In the first few days of winter, Linda Rugina's "Ross's Landing" is like a deep gulp of summer.
Her oil painting, based on a photograph she took on a walk with her husband and son, portrays cruiser yachts moored along the gently lolling Tennessee River, with the Walnut Street Bridge and the Delta Queen under a medium-blue sky.
"I love those boats and the bridge," says Rugina, one of 14 exhibitors in the current Art for Holidays exhibit at North River Civic Center, where she is manager. "It's beautiful, beautiful scenery."
The exhibit has 84 pieces and is on display through February.
"All of these pieces are new [and] have not been shown before," Rugina says. "The idea [for the name Art for Holidays] is to give a piece of art as a gift."
The artists, she says, are all participants in either the center's portrait drawing and painting session on Mondays or its oil and watercolor painting session on Fridays.
Suzy Baggett of Ooltewah, who has two oil paintings and two pastels in the exhibit, has attended the Monday sessions for several years.

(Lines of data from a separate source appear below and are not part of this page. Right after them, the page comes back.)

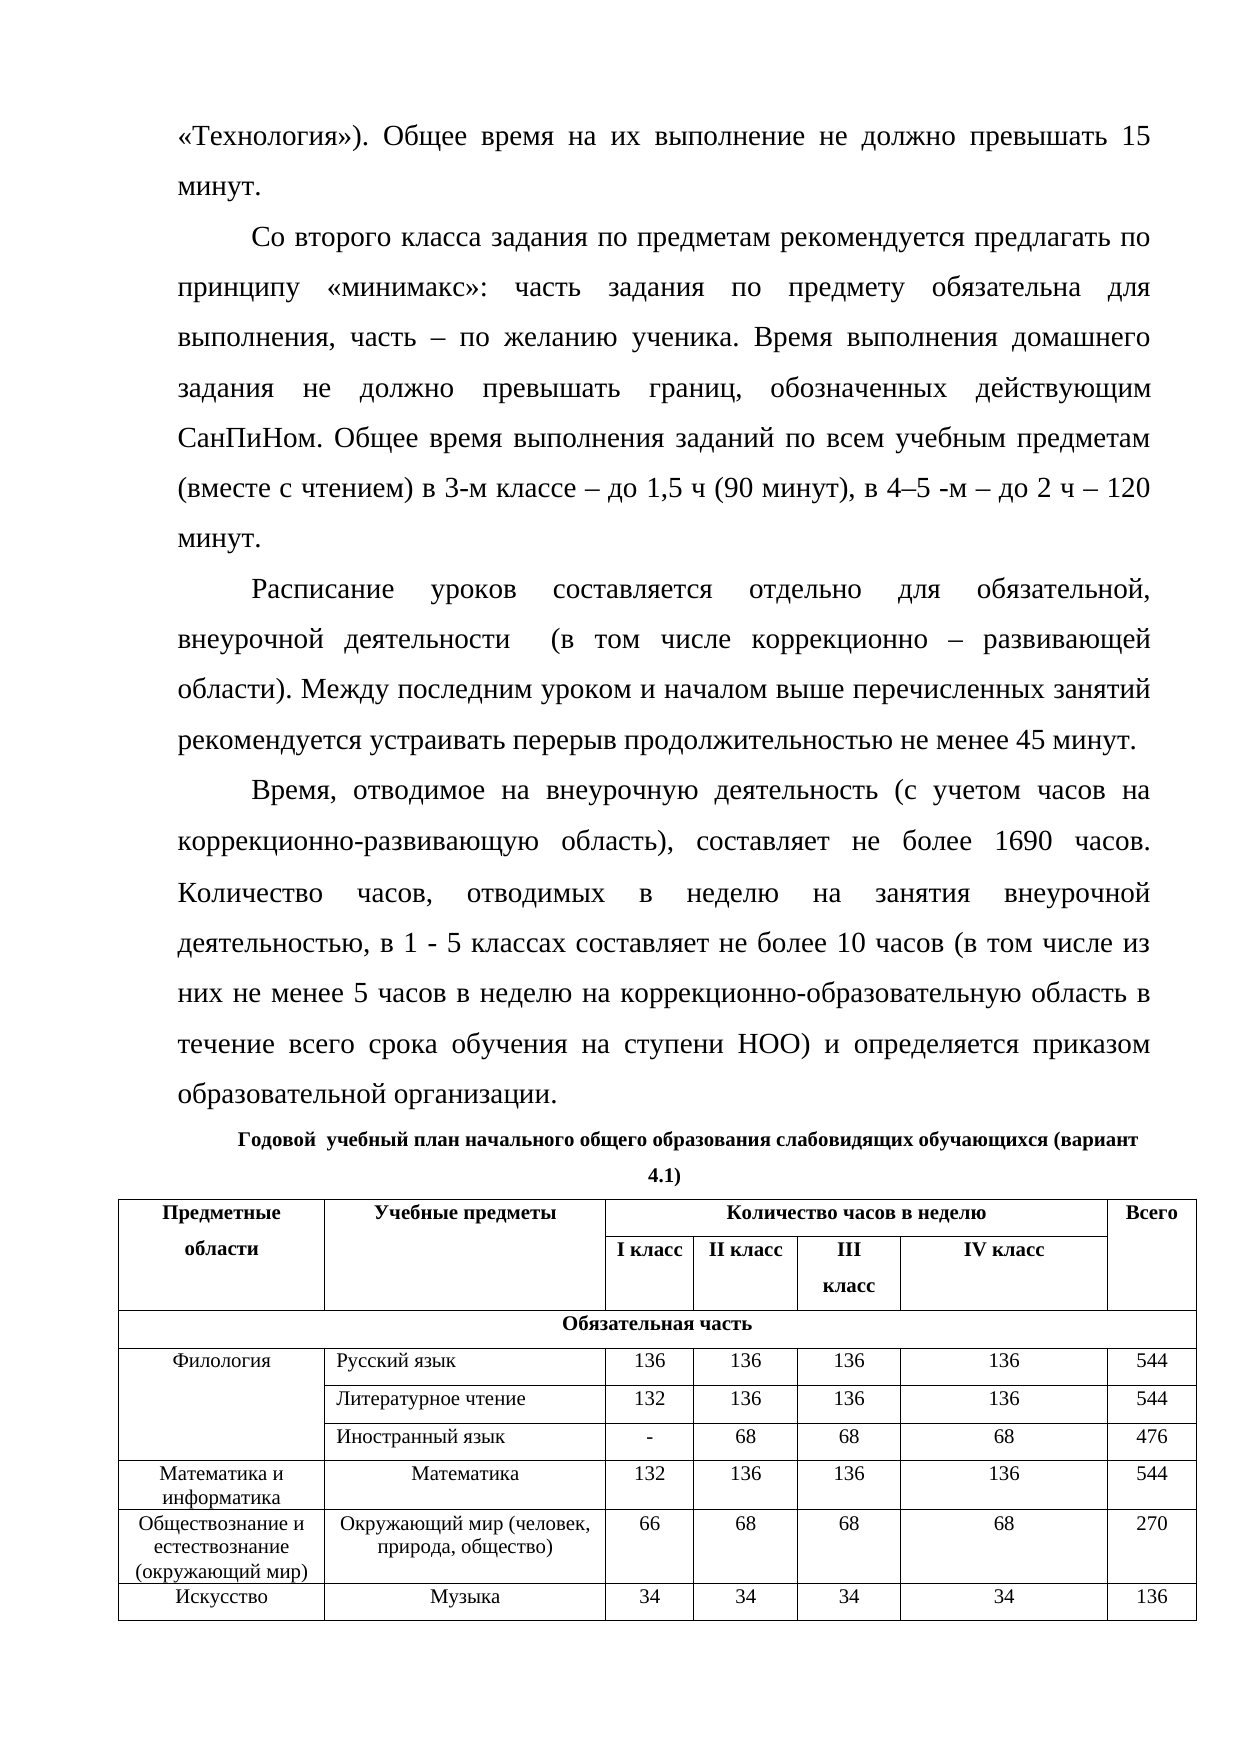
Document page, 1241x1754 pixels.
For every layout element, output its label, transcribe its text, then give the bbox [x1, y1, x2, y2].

table_cell Русский язык [325, 1349, 605, 1385]
table_cell 34 [606, 1584, 693, 1620]
table_cell 136 [694, 1349, 797, 1385]
table_cell 34 [901, 1584, 1107, 1620]
table_cell II класс [694, 1237, 797, 1310]
table_cell 132 [606, 1461, 693, 1509]
table_cell 136 [798, 1386, 900, 1423]
table_cell Математика [325, 1461, 605, 1509]
table_cell IV класс [901, 1237, 1107, 1310]
table_cell - [606, 1424, 693, 1460]
table_cell Обществознание и естествознание (окружающий мир) [119, 1510, 324, 1583]
table_header Предметные области [119, 1200, 324, 1310]
table_cell 136 [798, 1349, 900, 1385]
table_cell 136 [901, 1386, 1107, 1423]
table_cell 68 [798, 1424, 900, 1460]
text Годовой учебный план начального общего образования слабовидящих обучающихся (вариант 4.1) [177, 1126, 1152, 1187]
text Расписание уроков составляется отдельно для обязательной, внеурочной деятельности (в том числе коррекционно – развивающей области). Между последним уроком и началом выше перечисленных занятий рекомендуется устраивать перерыв продолжительностью не менее 45 минут. [177, 571, 1152, 755]
table_cell 68 [901, 1510, 1107, 1583]
table_cell Окружающий мир (человек, природа, общество) [325, 1510, 605, 1583]
table_header Всего [1108, 1200, 1196, 1310]
table_cell 136 [901, 1461, 1107, 1509]
table_cell I класс [606, 1237, 693, 1310]
table_cell 34 [694, 1584, 797, 1620]
table_cell Обязательная часть [119, 1311, 1196, 1347]
table_header Учебные предметы [325, 1200, 605, 1310]
table_cell 136 [694, 1461, 797, 1509]
table_cell 132 [606, 1386, 693, 1423]
table_cell 68 [694, 1510, 797, 1583]
table_cell Искусство [119, 1584, 324, 1620]
text Время, отводимое на внеурочную деятельность (с учетом часов на коррекционно-развивающую область), составляет не более 1690 часов. Количество часов, отводимых в неделю на занятия внеурочной деятельностью, в 1 - 5 классах составляет не более 10 часов (в том числе из них не менее 5 часов в неделю на коррекционно-образовательную область в течение всего срока обучения на ступени НОО) и определяется приказом образовательной организации. [177, 772, 1152, 1110]
table_cell 136 [798, 1461, 900, 1509]
table_cell 476 [1108, 1424, 1196, 1460]
table_cell Иностранный язык [325, 1424, 605, 1460]
table_cell 544 [1108, 1386, 1196, 1423]
table_cell III класс [798, 1237, 900, 1310]
table_cell 136 [694, 1386, 797, 1423]
table_cell Музыка [325, 1584, 605, 1620]
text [177, 118, 1152, 202]
text Со второго класса задания по предметам рекомендуется предлагать по принципу «минимакс»: часть задания по предмету обязательна для выполнения, часть – по желанию ученика. Время выполнения домашнего задания не должно превышать границ, обозначенных действующим СанПиНом. Общее время выполнения заданий по всем учебным предметам (вместе с чтением) в 3-м классе – до 1,5 ч (90 минут), в 4–5 -м – до 2 ч – 120 минут. [177, 219, 1152, 554]
table_cell 270 [1108, 1510, 1196, 1583]
table_header Количество часов в неделю [606, 1200, 1107, 1236]
table_cell Математика и информатика [119, 1461, 324, 1509]
table_cell 136 [901, 1349, 1107, 1385]
table_cell 68 [798, 1510, 900, 1583]
table_cell 68 [694, 1424, 797, 1460]
table_cell 136 [606, 1349, 693, 1385]
table_cell Литературное чтение [325, 1386, 605, 1423]
table_cell 544 [1108, 1461, 1196, 1509]
table_cell 136 [1108, 1584, 1196, 1620]
table_cell 68 [901, 1424, 1107, 1460]
table_cell 544 [1108, 1349, 1196, 1385]
table_cell 66 [606, 1510, 693, 1583]
table_cell Филология [119, 1349, 324, 1460]
table_cell 34 [798, 1584, 900, 1620]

"They are a wonderful gift [to Chattanooga]," she says. "You can go and do, and it's such a nice facility. It's really one of our community's best-kept secrets."
Three of Baggett's works come from trips she and her husband took to Ireland and France. Two of the five focus on three sisters in matching outfits they observed in Ireland. The older sisters were playing violins, while the youngest was peering into the violin case into which people were dropping money.

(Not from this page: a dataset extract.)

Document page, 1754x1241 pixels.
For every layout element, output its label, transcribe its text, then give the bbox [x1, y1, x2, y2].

"We've been blessed to be able to travel some," she says.
The larger of Baggett's two works of the sisters, a pastel, includes all three sisters. A smaller one, an oil, is the youngest sister reaching into the case.
The third work in the show, a pastel, is a little girl she observed in France while the fourth, an oil, shows the busy legs of four little boys she observed at St. Nicholas School, where she retired as a teacher 10 years ago.
"I guess the theme for me besides loving to [paint] people," she says, "is that there are so many stories to be told. There's a story in everything."
Carol Ruocco of Hixson, who has five works in the show, has attended the center's portrait sessions for five years. "Whoever's there," she says "splits the cost of a model for two hours. It's pretty fun."
Two of Ruocco's five pieces in the exhibit are portraits of yoga instructors, one in her native Asian togs and one in a belly dancing costume.
A third is "Flight of the Sandhill Cranes," an event she saw firsthand at the Hiwassee Wildlife Refuge near the confluence of the Hiwassee and Tennessee rivers.
"It's a beautiful site," Ruocco says. "We went on our own" the week before an announced sandhill crane viewing event. "There were hundreds."
She told Rugina, she says, but when Rugina went a few weeks later, she saw very few cranes.
"Timing is everything," Ruocco says.